ISIS Jihadists Seize Fourth Century Christian Monastery, Expel Monks
The purge of Christians from northern Iraq continues under the hands of the Sunni jihadist group, the Islamic State--formerly the Islamic State of Iraq and al-Sham (ISIS). ISIS militants seized the famous Mar Behnam or St. Behnam monastery this week, a fourth century Christian landmark, and forced monks to leave immediately.
According to the Agence France-Presse, the monastery, a famous landmark of early Christianity, is now fully in the hands of ISIS jihadists. A cleric and residents of the monastery reported on Monday that the monks inhabiting the monastery were told that they "had no place here anymore" and to "leave immediately" from the town of Qaraqosh, a short distance from the fully ISIS-controlled Mosul. Witnesses report that they were forced to leave everything behind, taking only the clothes they were wearing. The monastery was previously run by the Syriac Catholic church; up to nine people reportedly still lived there when ISIS terrorists arrived.

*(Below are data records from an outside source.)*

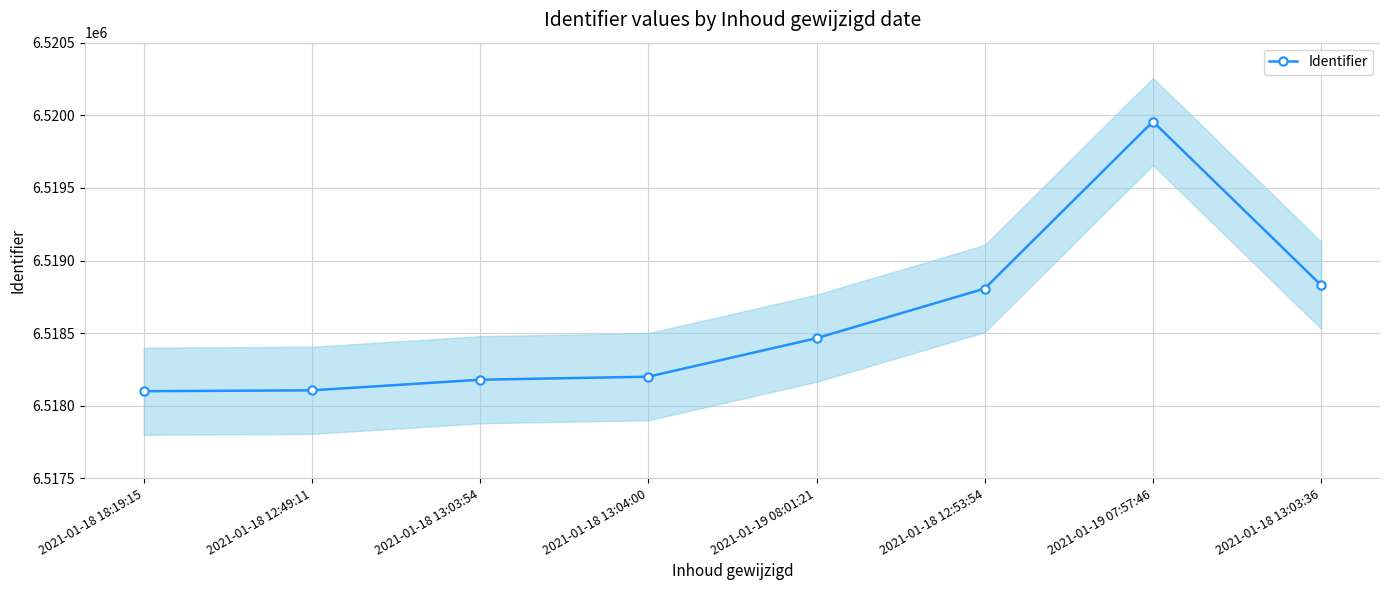

What value does the data have at 2021-01-19 07:57:46, to the nearest 10?

6519960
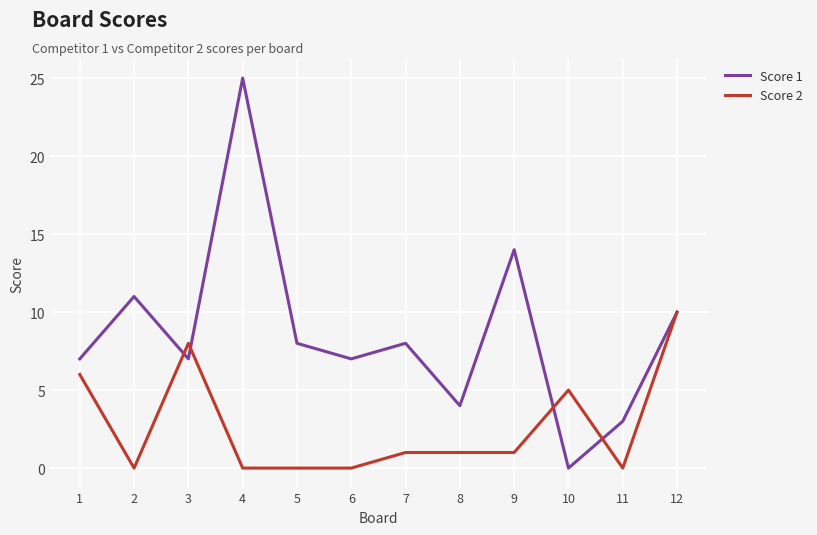

Which series has the largest total across all categories?

Score 1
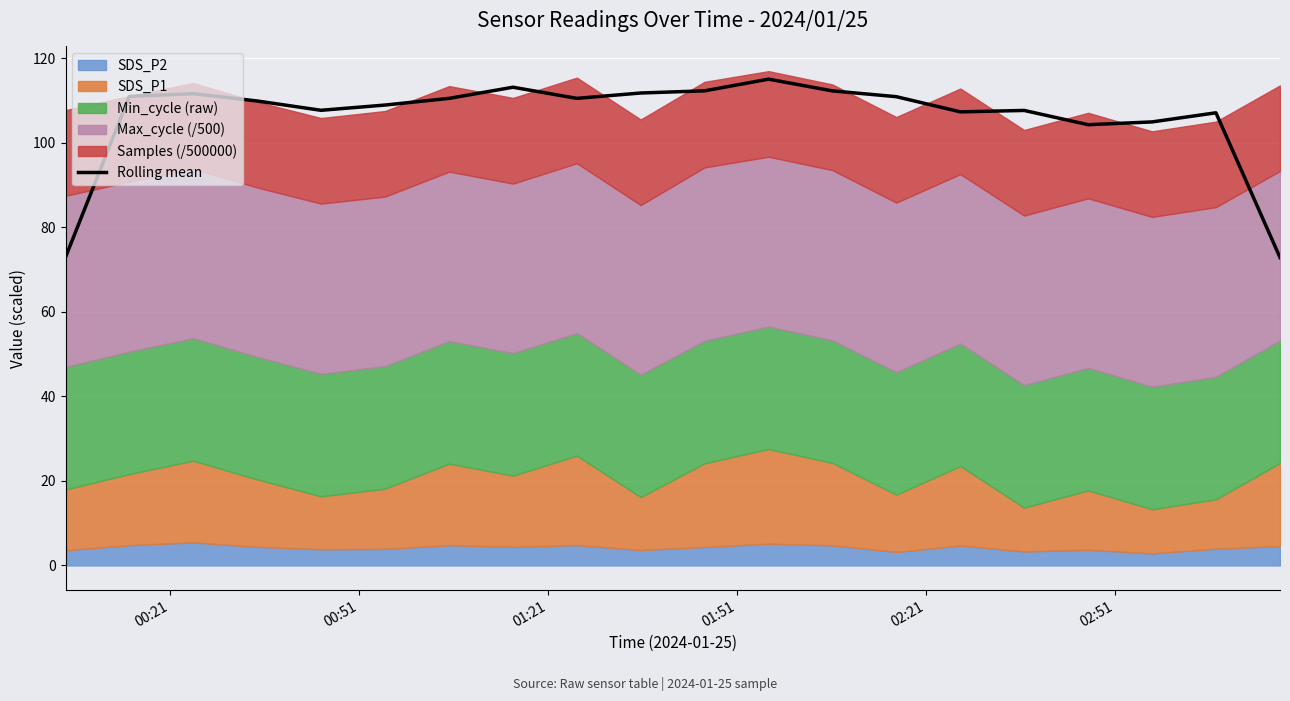

What is the value of the 9th bar from the left?

110.5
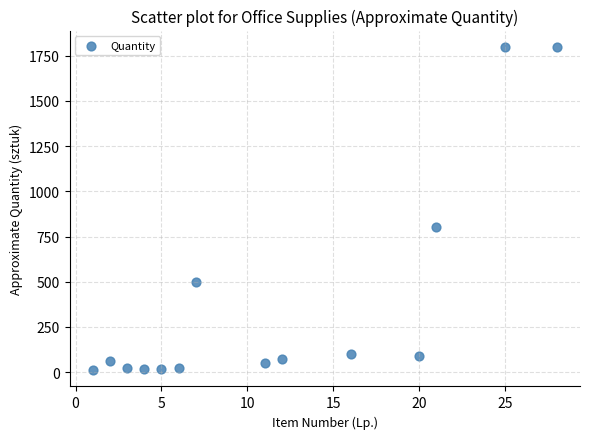

What Y value in the scatter plot is closest to 905?

800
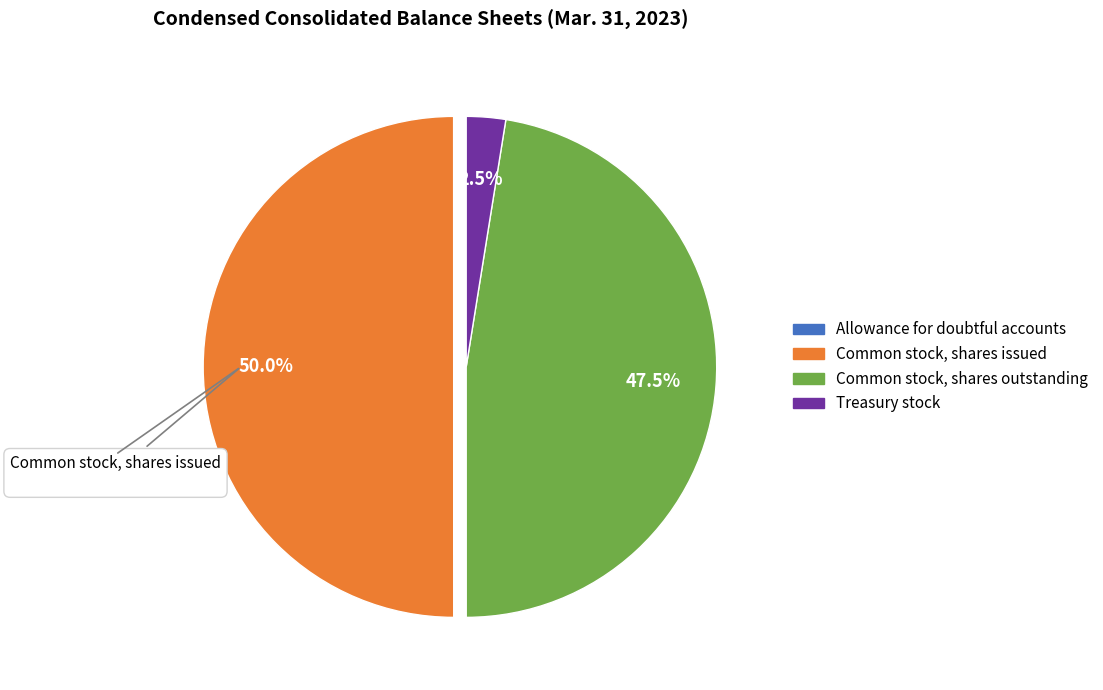

Which has a higher value, Common stock, shares issued or Treasury stock?

Common stock, shares issued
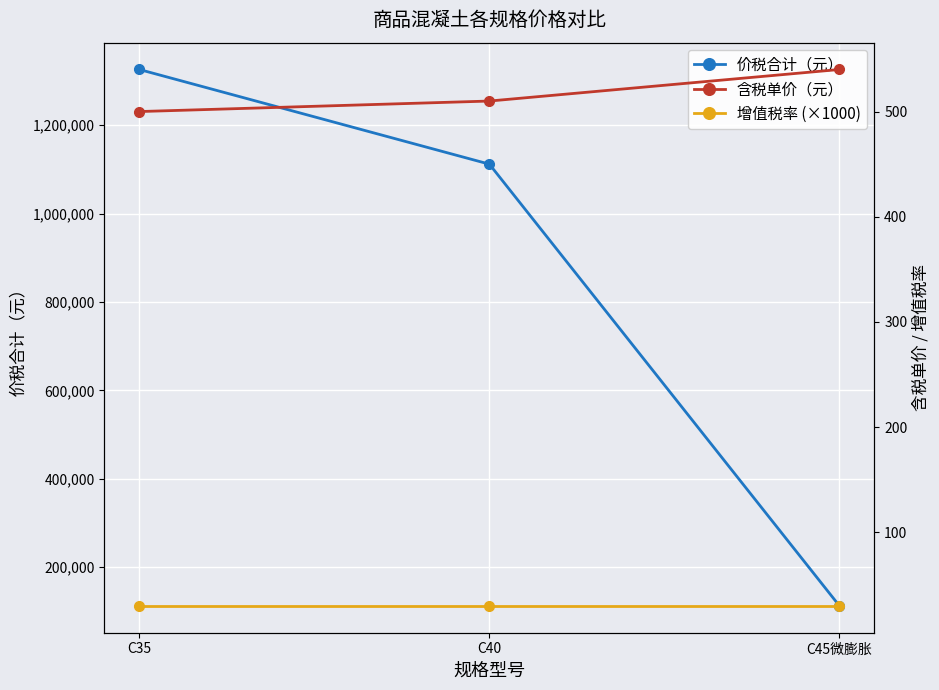

What is the value of the 价税合计（元） point at the 3rd from the left?

112320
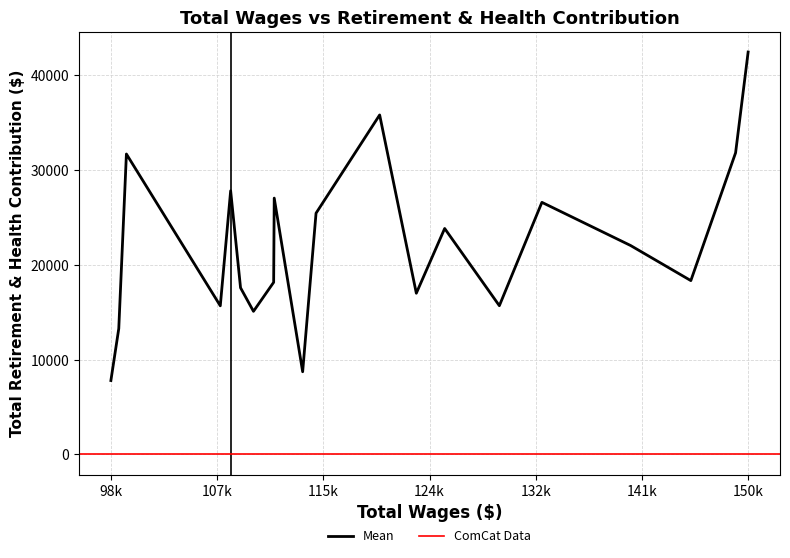

What is the difference between the values at 17 and 5?

15994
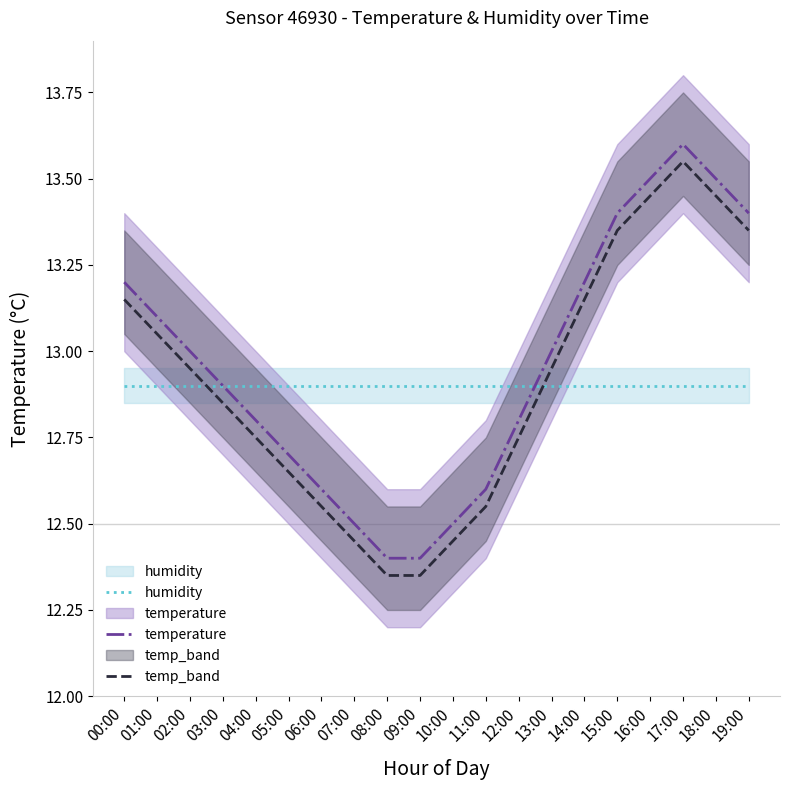

Reading right to left, extract all data points from this chart.

humidity: 19:00=12.9	18:00=12.9	17:00=12.9	16:00=12.9	15:00=12.9	14:00=12.9	13:00=12.9	12:00=12.9	11:00=12.9	10:00=12.9	09:00=12.9	08:00=12.9	07:00=12.9	06:00=12.9	05:00=12.9	04:00=12.9	03:00=12.9	02:00=12.9	01:00=12.9	00:00=12.9
temperature: 19:00=13.4	18:00=13.5	17:00=13.6	16:00=13.5	15:00=13.4	14:00=13.2	13:00=13.0	12:00=12.8	11:00=12.6	10:00=12.5	09:00=12.4	08:00=12.4	07:00=12.5	06:00=12.6	05:00=12.7	04:00=12.8	03:00=12.9	02:00=13.0	01:00=13.1	00:00=13.2
temp_band: 19:00=13.3	18:00=13.4	17:00=13.5	16:00=13.4	15:00=13.3	14:00=13.1	13:00=12.9	12:00=12.8	11:00=12.5	10:00=12.4	09:00=12.3	08:00=12.3	07:00=12.4	06:00=12.5	05:00=12.6	04:00=12.8	03:00=12.8	02:00=12.9	01:00=13.0	00:00=13.1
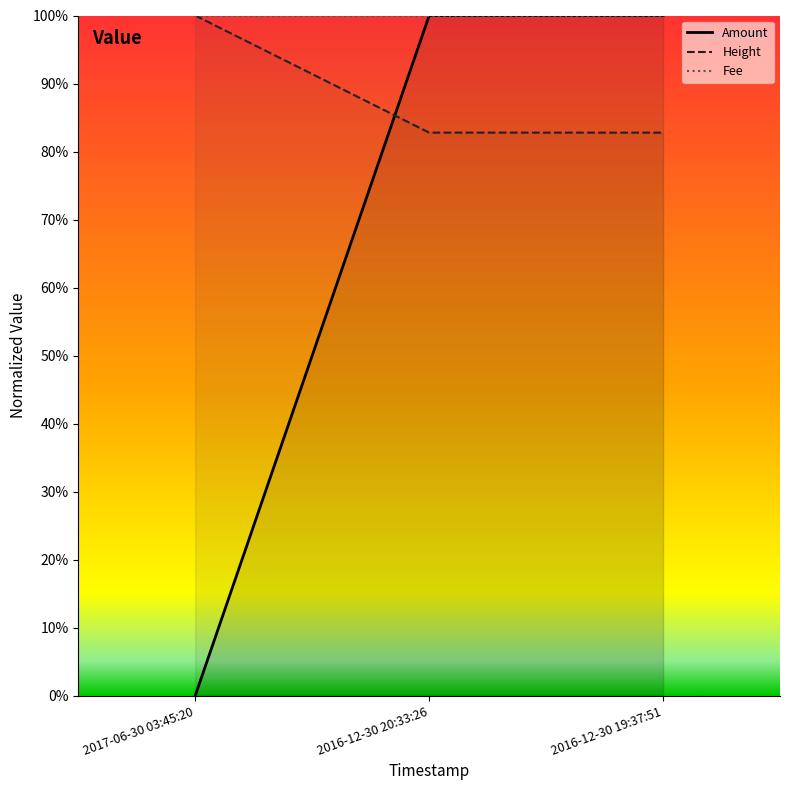

How many lines are shown in the chart?

3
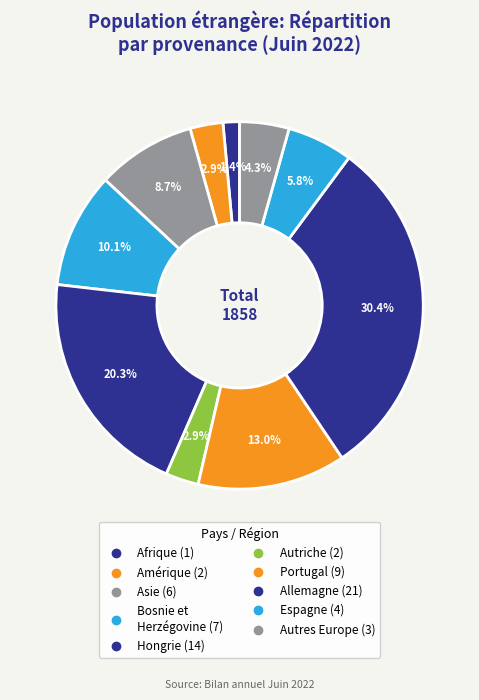

Combined, do Autres Europe and Asie account for over 50%?

No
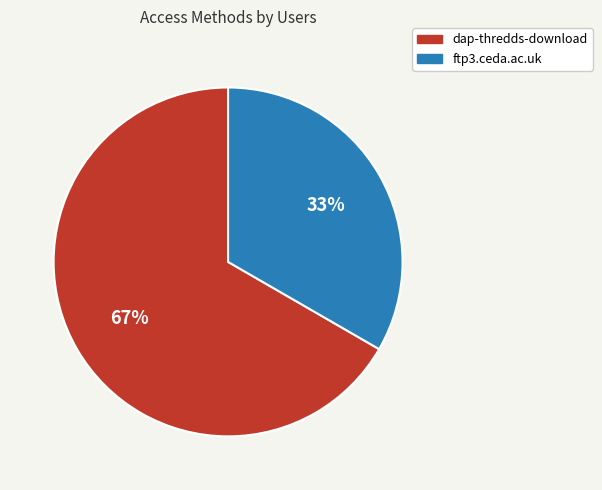

True or false: ftp3.ceda.ac.uk accounts for 48% of the total.

False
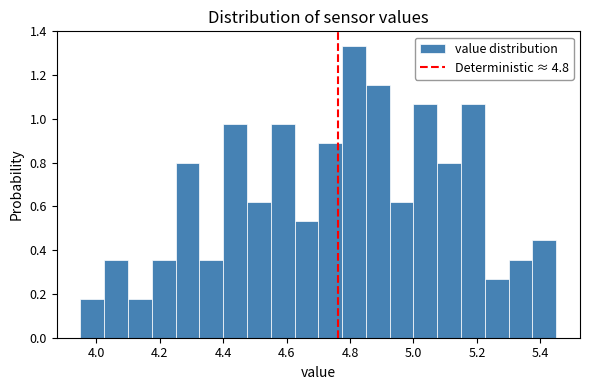

Around what value on the x-axis is the tallest bar? Give the approximate position of its centre, as read against the axis.

4.82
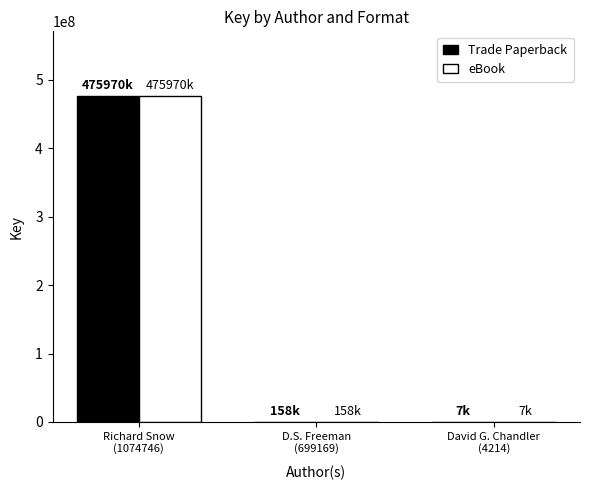

What is the total value across all series at David G. Chandler
(4214)?

15372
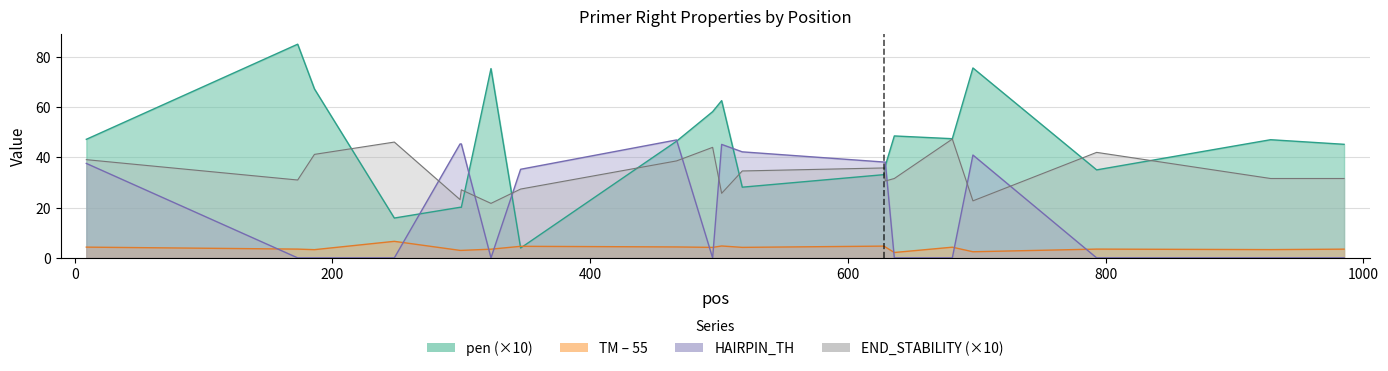

How many values in the PRIMER_RIGHT_0_TM series are below 4?

10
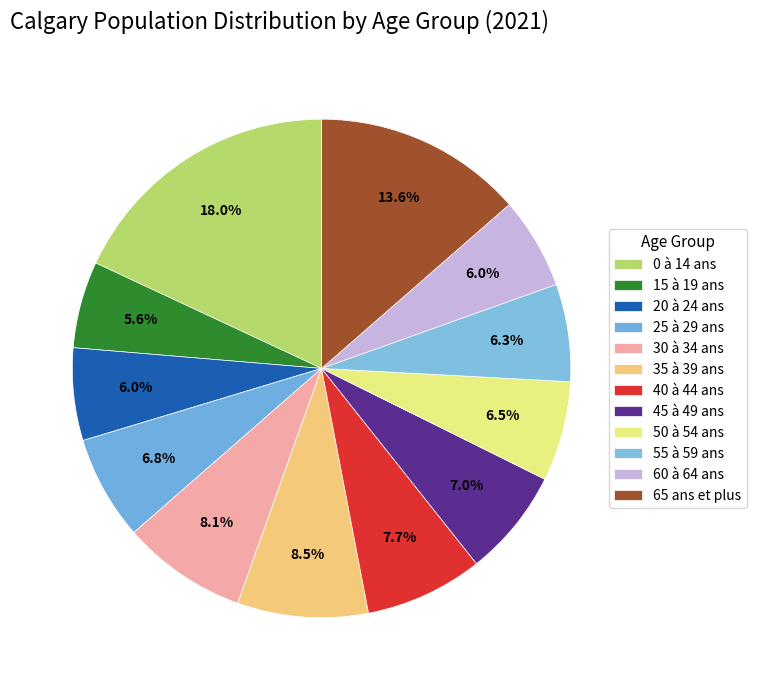

What is the total percentage of 20 à 24 ans and 15 à 19 ans?

11.6%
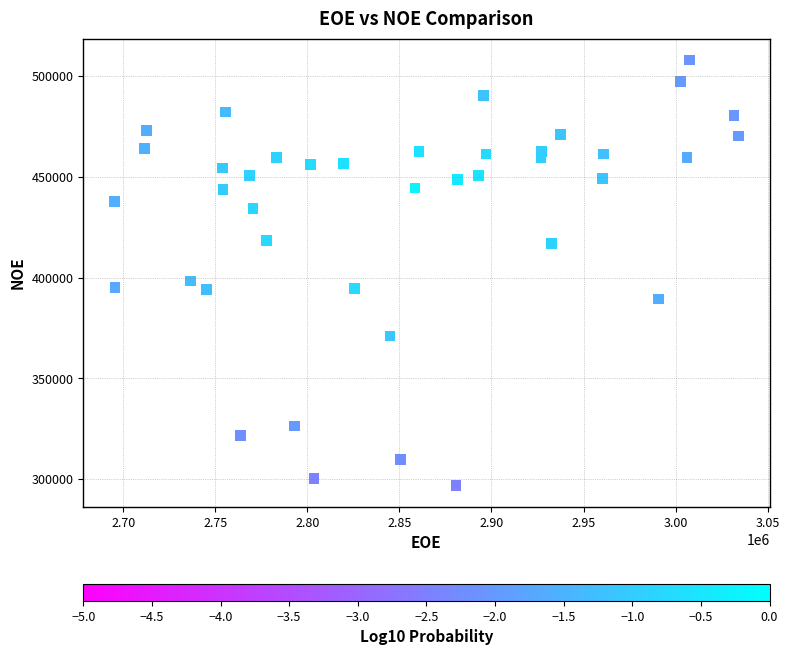

What is the range of Y values (max minus min)?

211113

Though only a small number of monks remained at the monastery, the capture is extremely significant for its symbolism. The St. Behnam monastery was built by Assyrian King Sennacherib II and named after his son, whom he martyred after he and his sister, Sarah, converted to Christianity. He is one of the oldest martyrs in the Christian tradition.
The monastery itself is one of the oldest monuments in the history of Christianity, a symbol of the rich history the religion has within the borders of Iraq. ISIS has systematically attempted to uproot Christianity from the history of the land as part of its efforts to establish an extremist Islamic Caliphate in territories stretching from Spain (the historically Muslim al-Andaluz) to western China, where the Chinese Uyghur population is largely Muslim.
The expulsion followed a brutal campaign in Mosul, the second-largest city in Iraq, to clear it of Christians for the first time in the history of the religion. Christians in the city were told to convert and pay an unreasonably high tax, flee, or be killed. Almost all chose to leave, and it is believed that the city has been entirely emptied of its Christian population for the first time since the life of Jesus Himself.
Many of Mosul's Christians have sought refuge in another monastery, the Monastery of St. Matthew, where Al Jazeera reports that "dozens" of Christian families have laid down mattresses and begun to wait and pray for the situation to change. They also received a visit from Patriarch Ignatius Aphrem II, head of the Syriac Catholic Church, who led prayers in Aramaic, believed to be the language of Jesus.